The principle of operation of solar thermal systems is much less sophisticated, but just as useful for generating consumable energy as the photovoltaic effect. It consists of the direct heating of water, or other fluids, by sunlight. This energy conversion takes place in different devices depending on the temperature range at which the fluid is heated.
Types of photovoltaic solar panels
Solar panels are mainly made of silicon. The purity of this material, as well as the manufacturing processes, determine the quality and performance of solar panels. There are three main types of solar panels:
- Monocrystalline solar panels
They have a yield close to 24%, the theoretical limit being 25%. The purity of the silicon that forms it is higher and therefore ensures higher yields, although at the same time they have a higher cost.

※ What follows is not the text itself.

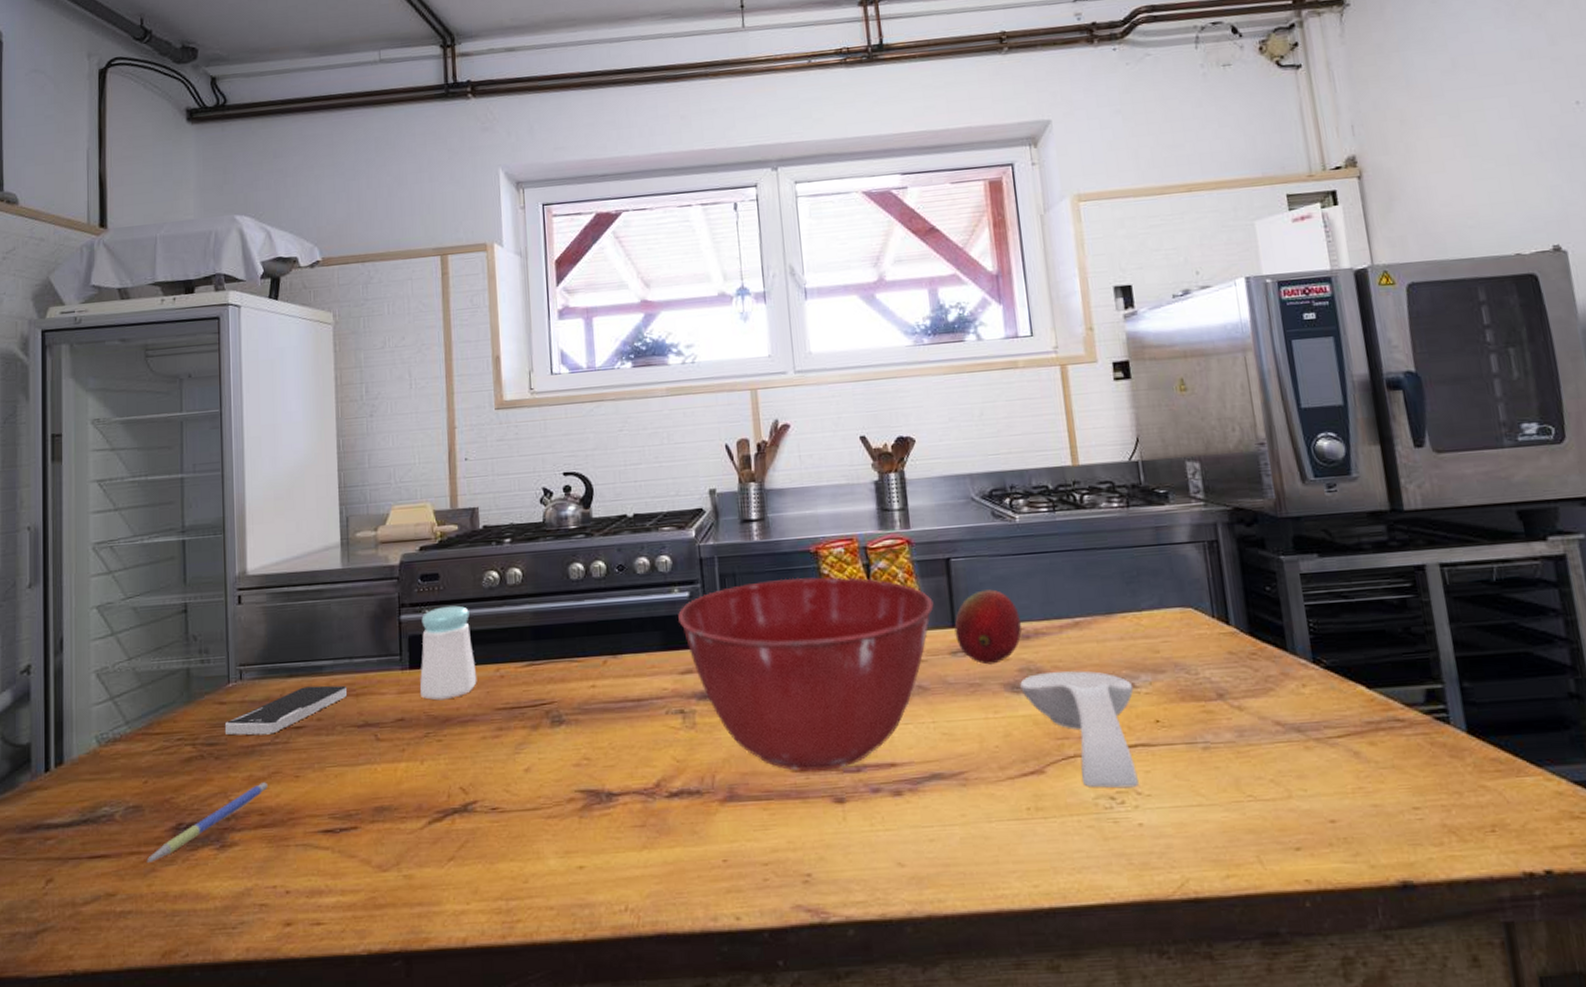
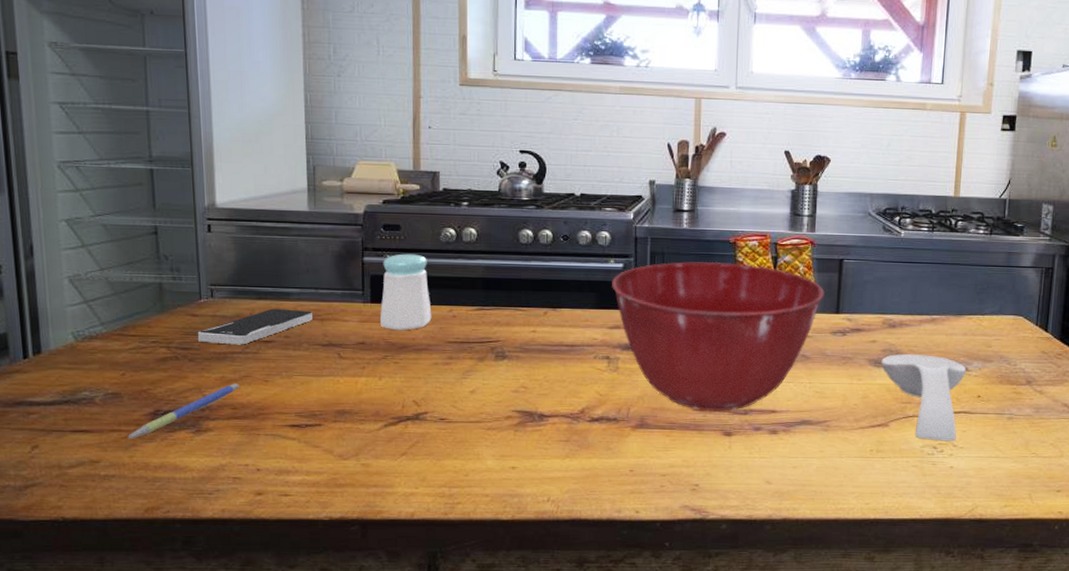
fruit: present [954,589,1022,665] -> none [837,287,891,344]

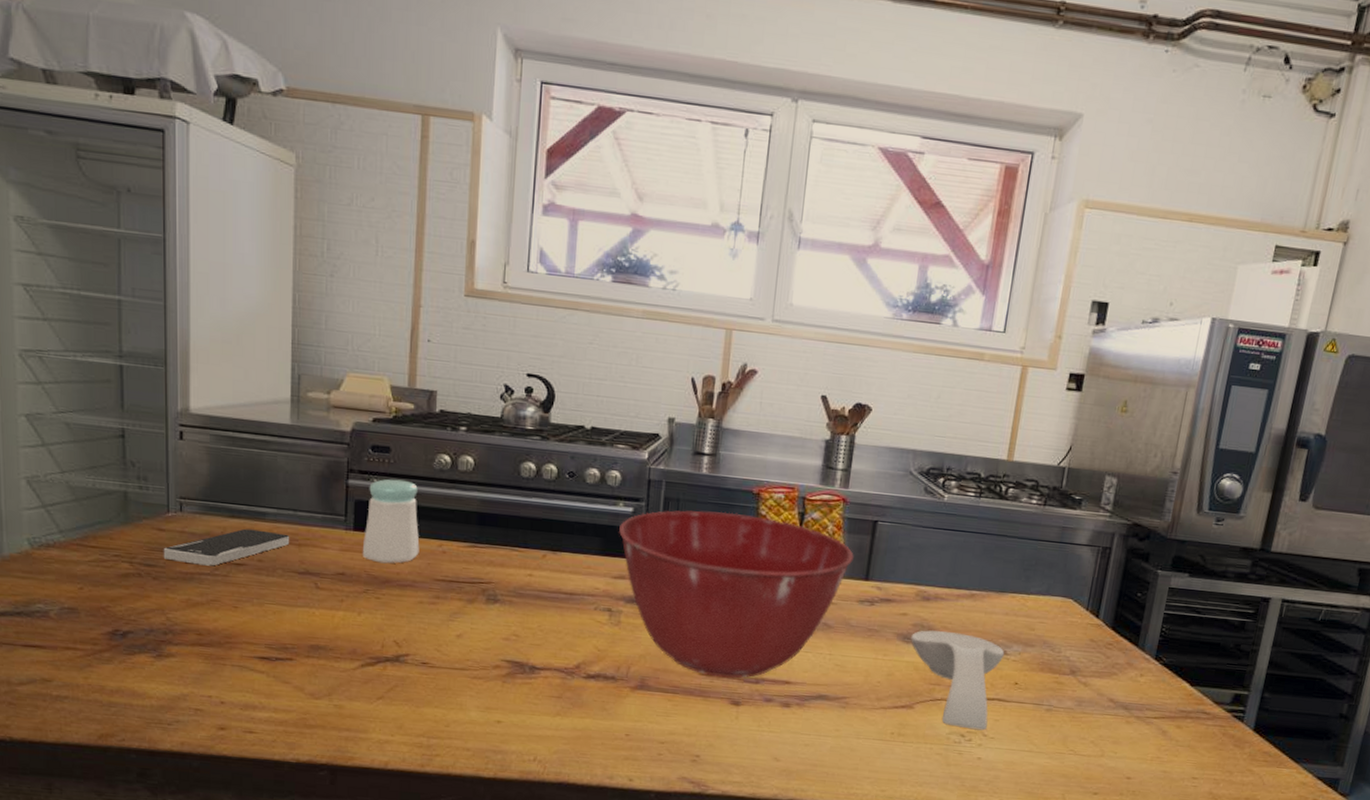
pen: present [127,383,239,439] -> none [82,607,206,659]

- Polycrystalline solar panels
They are less expensive than monocrystalline but less efficient. They have an approximate efficiency of 18% due to a lower purity of the construction material. Although they have a lower efficiency than monocrystalline panels, the losses when working at high temperatures are lower.
They have half the performance of a monocrystalline panel, and their performance deteriorates more rapidly over the years. They are not recommended for large installations.
Types of solar thermal energy
- Low temperature solar thermal energy
This energy is produced by low-temperature collectors, which allow temperatures of up to 65º C to be reached through heat absorbers. This energy in the form of heat is used for domestic use, allowing to have solar heating in them.
- Medium-temperature solar thermal energy
Medium-temperature collectors are identified with which temperatures up to 300°C can be generated. These collectors work by concentrating energy through mirrors, so they can only operate in places with high amounts of direct radiation.
- High temperature solar thermal energy
They use high-temperature collectors that generate temperatures above 500º C, allowing the generation of solar thermal energy by means of steam turbines. Some of the techniques used to reach these temperatures consist of concentrating solar energy by means of mirrors.
Usage
Regarding the use of these technologies, in power plants, photovoltaic and solar thermal systems share the objective of producing electricity. While photovoltaic systems generate that electricity directly from solar energy, solar thermal systems heat a fluid (water, oil, etc.) that runs a steam engine, gas turbine or similar. This electricity is transferred to the grid, as alternating current and with the required voltage value.
In the case of photovoltaic power plants, the capacity of the largest ones is above 500 MW, while that of the largest thermal power plants is less than 400 MW. Both types are experiencing rapid growth in many parts of the world, and there are even more among those under construction and in planning.